By Emily West, Correspondent
This past Saturday morning, the Youth Advisory Commission (YAC) of the City of Belton held its ninth annual “One Community, One Day” Event, sending approximately 200 volunteers to 23 homes in and around the town. Volunteers from the Belton Police Department, First Baptist Belton, City Staffing, and other local groups contributed to their community by helping the less fortunate with yard work and landscaping during their hours of public service this weekend.
“I came out here because I enjoy it,” commented Roger Peacock, a Belton retiree and police department affiliate, as he moved felled limbs from the backyard of a home where a BPD team was volunteering. “I’ve done it three years so far,” he continued. “It’s a fun thing to do with all the camaraderie. You’re doing something for the community and it isn’t costing you anything, so you might as well just go do it.” The volunteers trimmed trees, pulled weeds, mowed lawns, raked leaves, and collected litter all morning, and each one of them was beaming with Belton pride as he worked.
Brenda Ingram, an avid educator of special needs children whose home benefitted from the efforts of the “One Community, One Day” volunteers expressed overwhelming gratitude for the extra help. “I have about three quarters of an acre, and it goes all the way back there,” she explained, pointing behind her house. “They’ve come out here for the past three years to help me out, because I’m a single parent, and the cost of living only goes up these days. It’s so wonderful to have their help so that I don’t have to take time out of my busy work-week.”
“It was our church (First Baptist Belton) that notified us of the opportunity to come out here and serve,” stated Amy McLaughlin, as she and her two-year-old daughter, Ellie, worked together to clear up trimmed branches from the grass. “We have a life group based in the church, and we do a volunteer project every quarter, so we decided to come out here and do this one.”

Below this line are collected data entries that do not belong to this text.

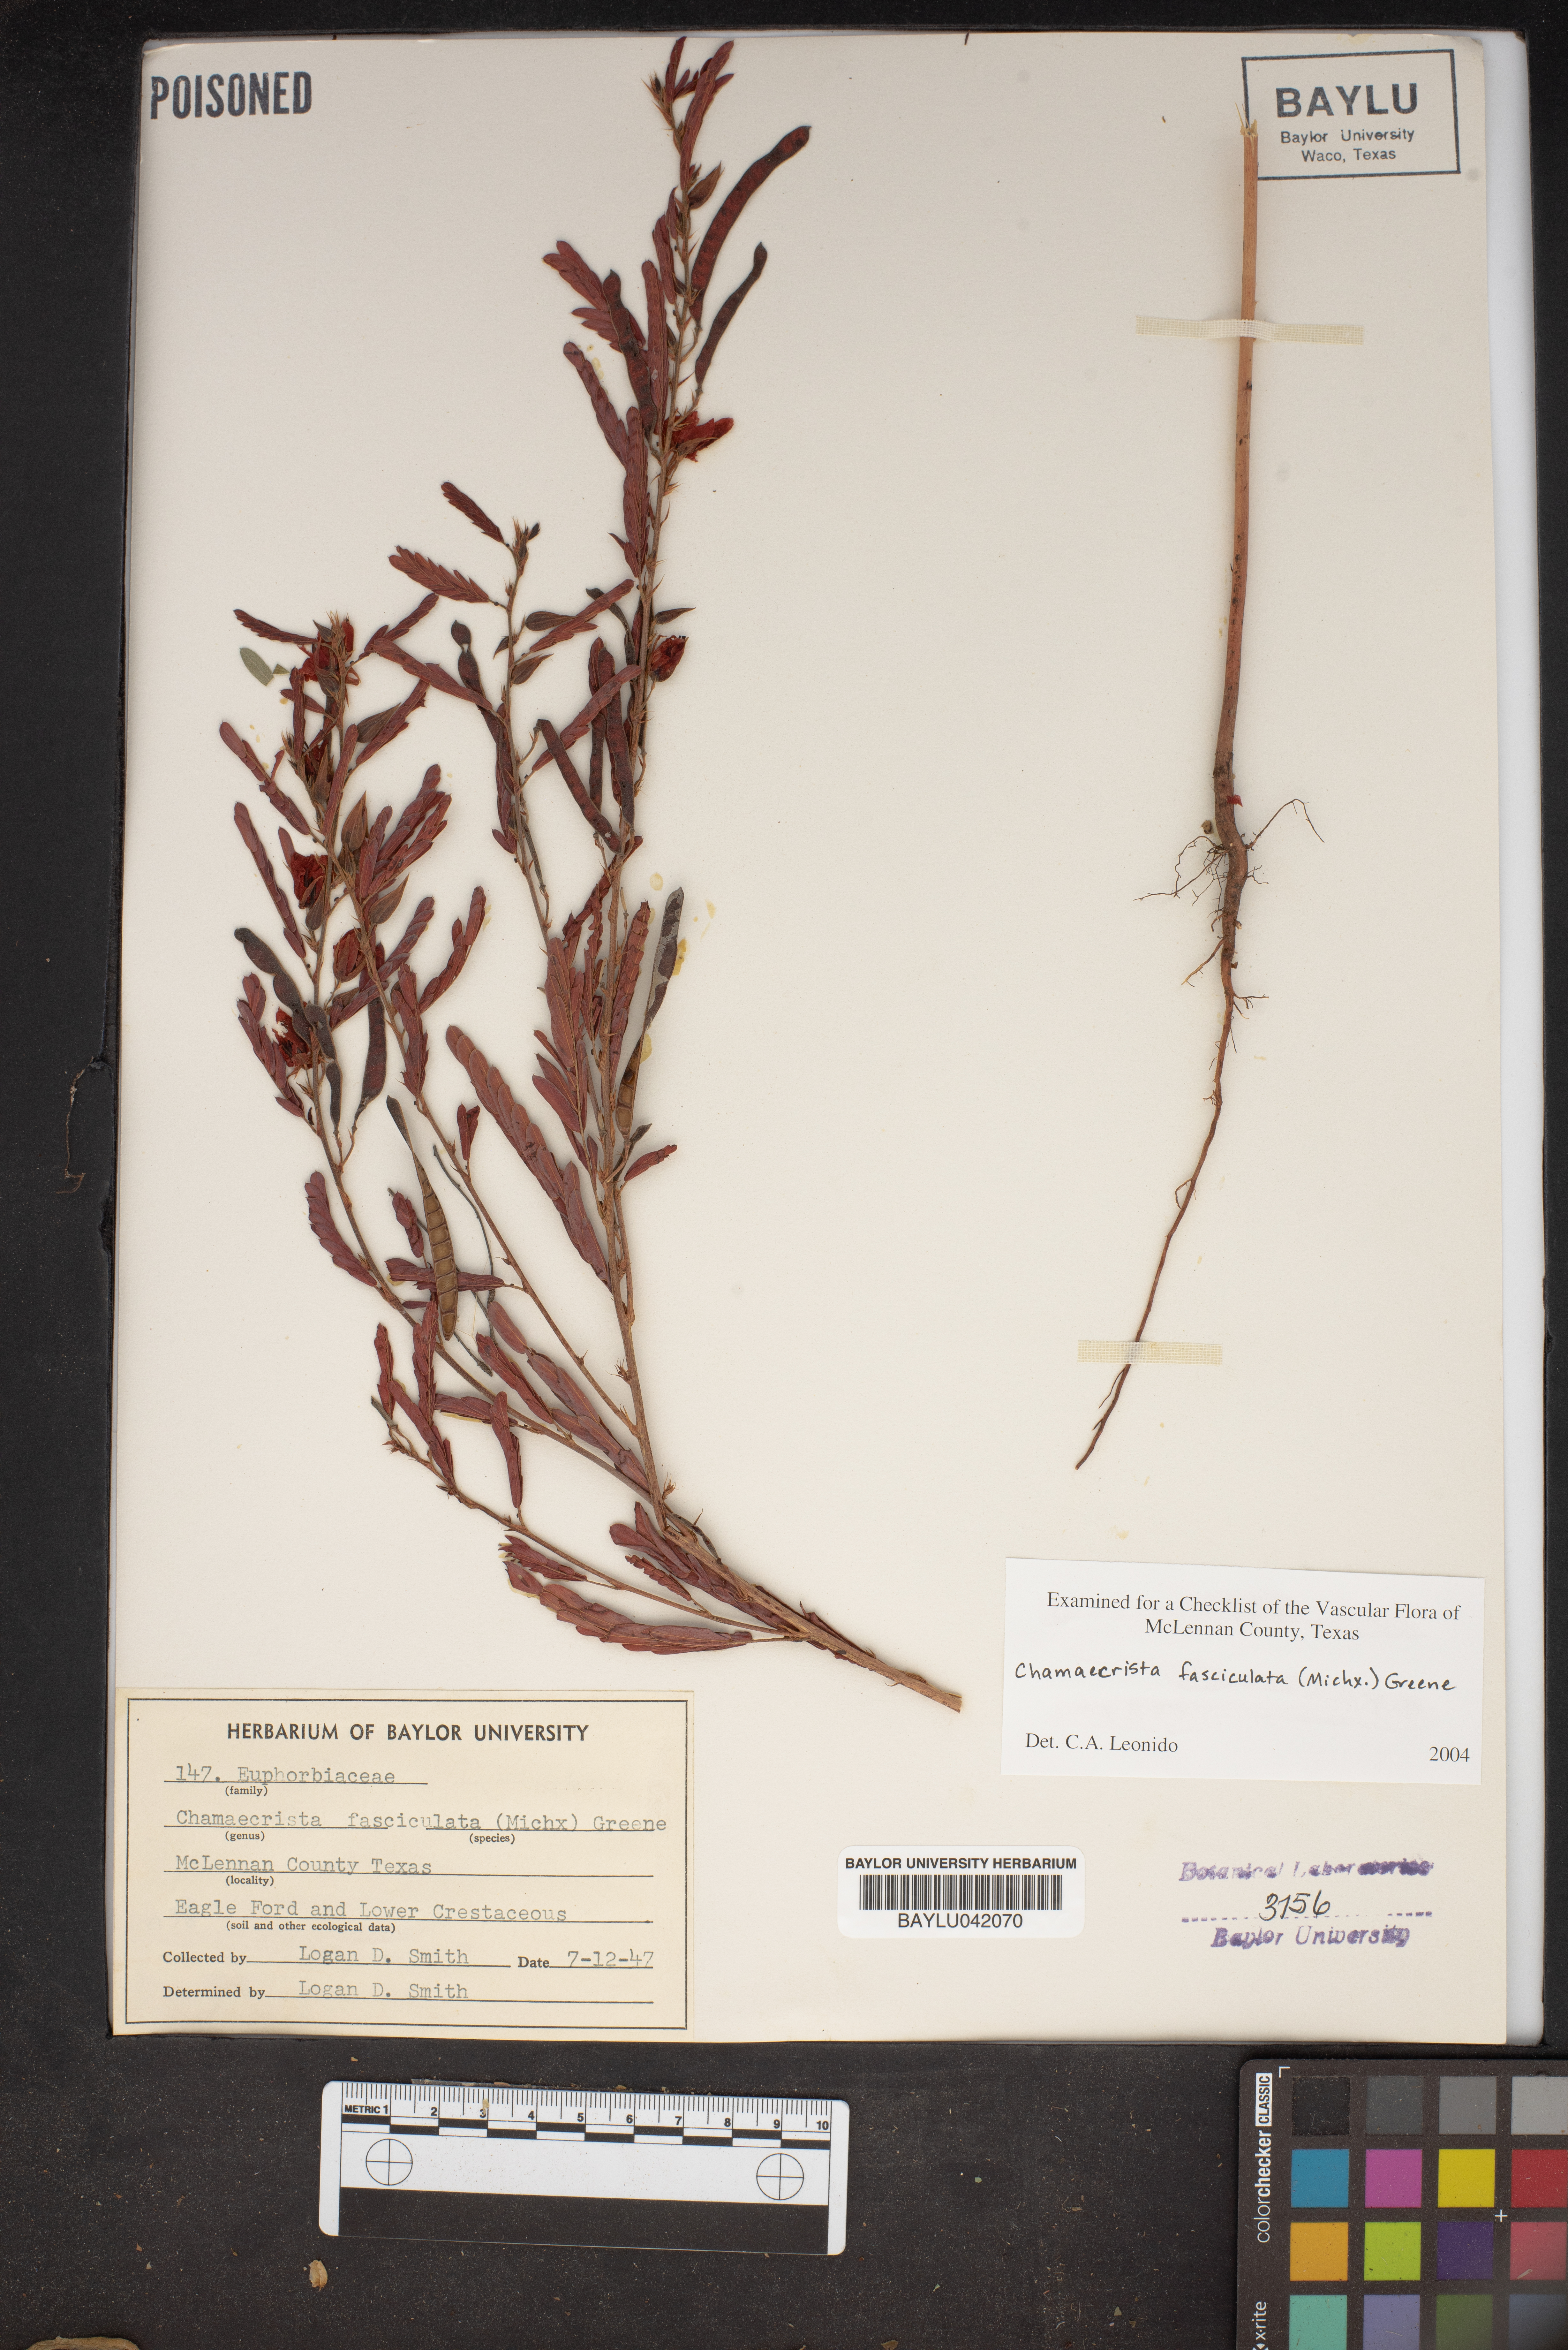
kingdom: Plantae
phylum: Tracheophyta
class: Magnoliopsida
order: Fabales
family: Fabaceae
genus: Chamaecrista
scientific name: Chamaecrista fasciculata
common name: Golden cassia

“The Youth Advisory Committee,” explained Matt Bates, Belton’s Director of Parks and Recreation, “is basically city council on a junior level… They do a whole host of things, but this (One Community, One Day) is their main project each year. They send out applications and basically just ask anyone who lives in Belton, ‘Do you need help, and what can we help you with?’” The YAC was established here in Belton by Mayor Marion Grayson, and its 42 active members function almost completely autonomously. Their only aid from the city is a liaison from city council: Matt Bates, Director of Parks and Recreation. Christina Gaw, the current chairwoman of the Committee and senior at Belton High School, expressed her excitement for the way that the YAC has prepared her for her upcoming transition to university studies. She plans to be involved in many campus groups and to take on even greater responsibility than she has already done here in Belton’s community.